------ Material provided ------

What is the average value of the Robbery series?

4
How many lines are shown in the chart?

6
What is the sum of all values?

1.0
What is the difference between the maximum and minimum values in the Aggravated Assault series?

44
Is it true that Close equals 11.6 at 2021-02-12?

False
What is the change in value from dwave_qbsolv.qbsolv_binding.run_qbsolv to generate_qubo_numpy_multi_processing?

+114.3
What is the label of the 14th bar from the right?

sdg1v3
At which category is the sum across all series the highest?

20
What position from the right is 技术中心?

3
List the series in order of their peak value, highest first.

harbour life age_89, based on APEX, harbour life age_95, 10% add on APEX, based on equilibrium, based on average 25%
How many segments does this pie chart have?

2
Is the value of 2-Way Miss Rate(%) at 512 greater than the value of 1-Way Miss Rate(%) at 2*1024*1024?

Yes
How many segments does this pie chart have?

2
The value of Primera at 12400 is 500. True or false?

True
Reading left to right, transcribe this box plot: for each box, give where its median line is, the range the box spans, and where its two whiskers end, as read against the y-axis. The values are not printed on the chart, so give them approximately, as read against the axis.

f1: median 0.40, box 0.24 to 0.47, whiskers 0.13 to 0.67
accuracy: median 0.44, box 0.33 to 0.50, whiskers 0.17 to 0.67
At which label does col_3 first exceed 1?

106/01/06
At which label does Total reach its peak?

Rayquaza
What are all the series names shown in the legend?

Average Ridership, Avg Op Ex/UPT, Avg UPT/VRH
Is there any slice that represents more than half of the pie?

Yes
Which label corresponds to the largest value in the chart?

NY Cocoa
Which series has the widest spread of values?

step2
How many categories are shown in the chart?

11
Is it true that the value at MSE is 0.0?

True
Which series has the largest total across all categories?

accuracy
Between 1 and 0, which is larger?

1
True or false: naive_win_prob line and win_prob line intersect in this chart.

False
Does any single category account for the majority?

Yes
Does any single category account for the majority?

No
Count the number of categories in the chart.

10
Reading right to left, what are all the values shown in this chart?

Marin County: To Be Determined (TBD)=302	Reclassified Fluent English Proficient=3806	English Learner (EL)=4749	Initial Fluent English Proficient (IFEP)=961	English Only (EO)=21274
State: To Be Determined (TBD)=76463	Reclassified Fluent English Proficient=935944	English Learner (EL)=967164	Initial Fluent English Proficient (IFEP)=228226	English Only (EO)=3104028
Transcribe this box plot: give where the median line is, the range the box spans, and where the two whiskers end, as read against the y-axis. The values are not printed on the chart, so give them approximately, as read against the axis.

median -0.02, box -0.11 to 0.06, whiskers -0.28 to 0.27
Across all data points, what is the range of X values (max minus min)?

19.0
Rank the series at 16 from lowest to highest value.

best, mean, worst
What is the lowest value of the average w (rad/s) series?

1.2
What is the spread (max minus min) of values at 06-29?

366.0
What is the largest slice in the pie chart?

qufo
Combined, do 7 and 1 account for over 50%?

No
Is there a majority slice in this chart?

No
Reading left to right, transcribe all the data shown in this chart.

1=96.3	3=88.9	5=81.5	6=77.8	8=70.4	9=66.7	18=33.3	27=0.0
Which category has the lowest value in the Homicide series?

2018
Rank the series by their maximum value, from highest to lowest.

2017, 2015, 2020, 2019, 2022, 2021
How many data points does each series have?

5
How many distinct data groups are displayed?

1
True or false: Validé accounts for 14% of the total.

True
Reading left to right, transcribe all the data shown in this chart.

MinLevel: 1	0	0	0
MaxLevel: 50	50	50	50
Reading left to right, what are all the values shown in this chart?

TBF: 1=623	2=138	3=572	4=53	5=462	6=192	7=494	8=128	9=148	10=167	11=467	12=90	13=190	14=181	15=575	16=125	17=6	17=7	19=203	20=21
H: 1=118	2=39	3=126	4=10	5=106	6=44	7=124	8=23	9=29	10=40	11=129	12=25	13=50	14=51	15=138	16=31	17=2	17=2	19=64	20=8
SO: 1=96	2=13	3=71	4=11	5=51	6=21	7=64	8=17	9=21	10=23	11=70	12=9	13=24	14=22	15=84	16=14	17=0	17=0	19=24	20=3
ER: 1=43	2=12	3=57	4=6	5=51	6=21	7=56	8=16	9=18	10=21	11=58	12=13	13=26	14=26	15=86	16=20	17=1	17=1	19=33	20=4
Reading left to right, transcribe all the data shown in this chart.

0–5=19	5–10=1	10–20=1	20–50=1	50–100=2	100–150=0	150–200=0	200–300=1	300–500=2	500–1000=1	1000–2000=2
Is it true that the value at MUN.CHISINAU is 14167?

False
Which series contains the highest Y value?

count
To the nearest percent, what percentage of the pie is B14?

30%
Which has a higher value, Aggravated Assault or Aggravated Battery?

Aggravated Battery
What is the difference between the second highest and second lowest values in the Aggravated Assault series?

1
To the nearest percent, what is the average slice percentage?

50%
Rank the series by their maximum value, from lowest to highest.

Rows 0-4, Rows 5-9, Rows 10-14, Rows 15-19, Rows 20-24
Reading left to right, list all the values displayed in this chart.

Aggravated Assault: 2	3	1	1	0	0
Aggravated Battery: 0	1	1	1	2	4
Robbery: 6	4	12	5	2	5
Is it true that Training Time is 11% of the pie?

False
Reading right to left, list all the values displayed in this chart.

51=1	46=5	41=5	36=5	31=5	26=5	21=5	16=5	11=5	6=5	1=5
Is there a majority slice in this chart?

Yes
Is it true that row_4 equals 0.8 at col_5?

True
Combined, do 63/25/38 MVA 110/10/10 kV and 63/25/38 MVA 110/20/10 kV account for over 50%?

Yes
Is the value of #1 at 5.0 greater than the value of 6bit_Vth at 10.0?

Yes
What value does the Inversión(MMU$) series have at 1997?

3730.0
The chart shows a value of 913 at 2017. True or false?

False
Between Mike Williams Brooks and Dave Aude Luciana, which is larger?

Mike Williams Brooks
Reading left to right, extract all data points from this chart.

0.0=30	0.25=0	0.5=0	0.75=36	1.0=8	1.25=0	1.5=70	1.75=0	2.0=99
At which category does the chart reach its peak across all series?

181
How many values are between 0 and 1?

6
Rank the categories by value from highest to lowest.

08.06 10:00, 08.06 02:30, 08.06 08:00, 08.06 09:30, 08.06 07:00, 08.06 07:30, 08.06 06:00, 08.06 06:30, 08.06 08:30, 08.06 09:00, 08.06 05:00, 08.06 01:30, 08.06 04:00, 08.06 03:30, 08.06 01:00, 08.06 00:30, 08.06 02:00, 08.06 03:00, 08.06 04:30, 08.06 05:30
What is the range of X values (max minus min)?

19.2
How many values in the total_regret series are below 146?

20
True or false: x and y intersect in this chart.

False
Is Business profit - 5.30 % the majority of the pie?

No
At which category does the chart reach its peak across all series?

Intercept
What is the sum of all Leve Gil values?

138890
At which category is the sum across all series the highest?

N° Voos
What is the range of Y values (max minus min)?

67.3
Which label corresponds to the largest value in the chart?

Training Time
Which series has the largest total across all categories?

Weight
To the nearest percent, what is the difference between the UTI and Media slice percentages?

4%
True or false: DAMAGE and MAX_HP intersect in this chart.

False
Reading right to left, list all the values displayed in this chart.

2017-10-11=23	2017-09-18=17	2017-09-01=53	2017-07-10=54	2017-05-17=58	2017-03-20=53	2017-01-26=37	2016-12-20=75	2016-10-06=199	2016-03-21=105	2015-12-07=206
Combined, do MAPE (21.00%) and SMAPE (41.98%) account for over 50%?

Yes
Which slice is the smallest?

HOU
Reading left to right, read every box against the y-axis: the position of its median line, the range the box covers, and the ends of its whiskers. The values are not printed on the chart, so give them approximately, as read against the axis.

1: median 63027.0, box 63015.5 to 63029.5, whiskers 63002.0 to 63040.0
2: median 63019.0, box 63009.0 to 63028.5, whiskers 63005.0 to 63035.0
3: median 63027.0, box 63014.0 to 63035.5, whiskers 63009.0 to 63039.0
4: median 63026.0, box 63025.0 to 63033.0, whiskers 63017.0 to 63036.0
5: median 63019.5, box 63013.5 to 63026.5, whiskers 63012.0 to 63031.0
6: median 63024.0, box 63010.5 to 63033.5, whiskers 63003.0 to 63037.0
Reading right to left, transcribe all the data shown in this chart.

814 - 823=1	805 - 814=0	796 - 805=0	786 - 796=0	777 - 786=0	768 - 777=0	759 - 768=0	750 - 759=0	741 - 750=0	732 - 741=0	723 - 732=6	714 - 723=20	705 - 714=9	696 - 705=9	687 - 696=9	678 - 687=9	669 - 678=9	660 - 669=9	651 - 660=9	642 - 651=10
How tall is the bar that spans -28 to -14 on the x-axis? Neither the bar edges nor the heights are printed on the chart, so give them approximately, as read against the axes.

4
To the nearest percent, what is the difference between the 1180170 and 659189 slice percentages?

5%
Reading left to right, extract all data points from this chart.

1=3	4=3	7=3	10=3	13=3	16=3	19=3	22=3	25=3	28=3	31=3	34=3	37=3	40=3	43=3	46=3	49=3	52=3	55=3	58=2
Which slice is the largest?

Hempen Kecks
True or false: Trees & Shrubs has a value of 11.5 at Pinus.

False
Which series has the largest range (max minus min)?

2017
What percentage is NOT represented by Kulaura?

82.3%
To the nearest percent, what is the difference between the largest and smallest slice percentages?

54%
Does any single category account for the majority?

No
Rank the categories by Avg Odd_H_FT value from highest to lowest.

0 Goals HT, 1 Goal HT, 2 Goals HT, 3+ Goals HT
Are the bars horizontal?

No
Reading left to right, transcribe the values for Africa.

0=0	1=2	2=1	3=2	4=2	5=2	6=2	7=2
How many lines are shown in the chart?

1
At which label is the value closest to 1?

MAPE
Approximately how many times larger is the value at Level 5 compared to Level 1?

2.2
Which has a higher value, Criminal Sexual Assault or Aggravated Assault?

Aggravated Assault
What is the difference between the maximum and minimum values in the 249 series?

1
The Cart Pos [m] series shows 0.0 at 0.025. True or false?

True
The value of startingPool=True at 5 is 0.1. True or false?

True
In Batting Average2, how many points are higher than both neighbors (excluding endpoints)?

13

------

*What you are asked to do*
Copy the records from the start through the line containing "Reading left to right, transcribe this", changing "pie chart" to "donut chart" and leaving everything else the same.

*Solved problem*
What is the average value of the Robbery series?

4
How many lines are shown in the chart?

6
What is the sum of all values?

1.0
What is the difference between the maximum and minimum values in the Aggravated Assault series?

44
Is it true that Close equals 11.6 at 2021-02-12?

False
What is the change in value from dwave_qbsolv.qbsolv_binding.run_qbsolv to generate_qubo_numpy_multi_processing?

+114.3
What is the label of the 14th bar from the right?

sdg1v3
At which category is the sum across all series the highest?

20
What position from the right is 技术中心?

3
List the series in order of their peak value, highest first.

harbour life age_89, based on APEX, harbour life age_95, 10% add on APEX, based on equilibrium, based on average 25%
How many segments does this donut chart have?

2
Is the value of 2-Way Miss Rate(%) at 512 greater than the value of 1-Way Miss Rate(%) at 2*1024*1024?

Yes
How many segments does this donut chart have?

2
The value of Primera at 12400 is 500. True or false?

True
Reading left to right, transcribe this box plot: for each box, give where its median line is, the range the box spans, and where its two whiskers end, as read against the y-axis. The values are not printed on the chart, so give them approximately, as read against the axis.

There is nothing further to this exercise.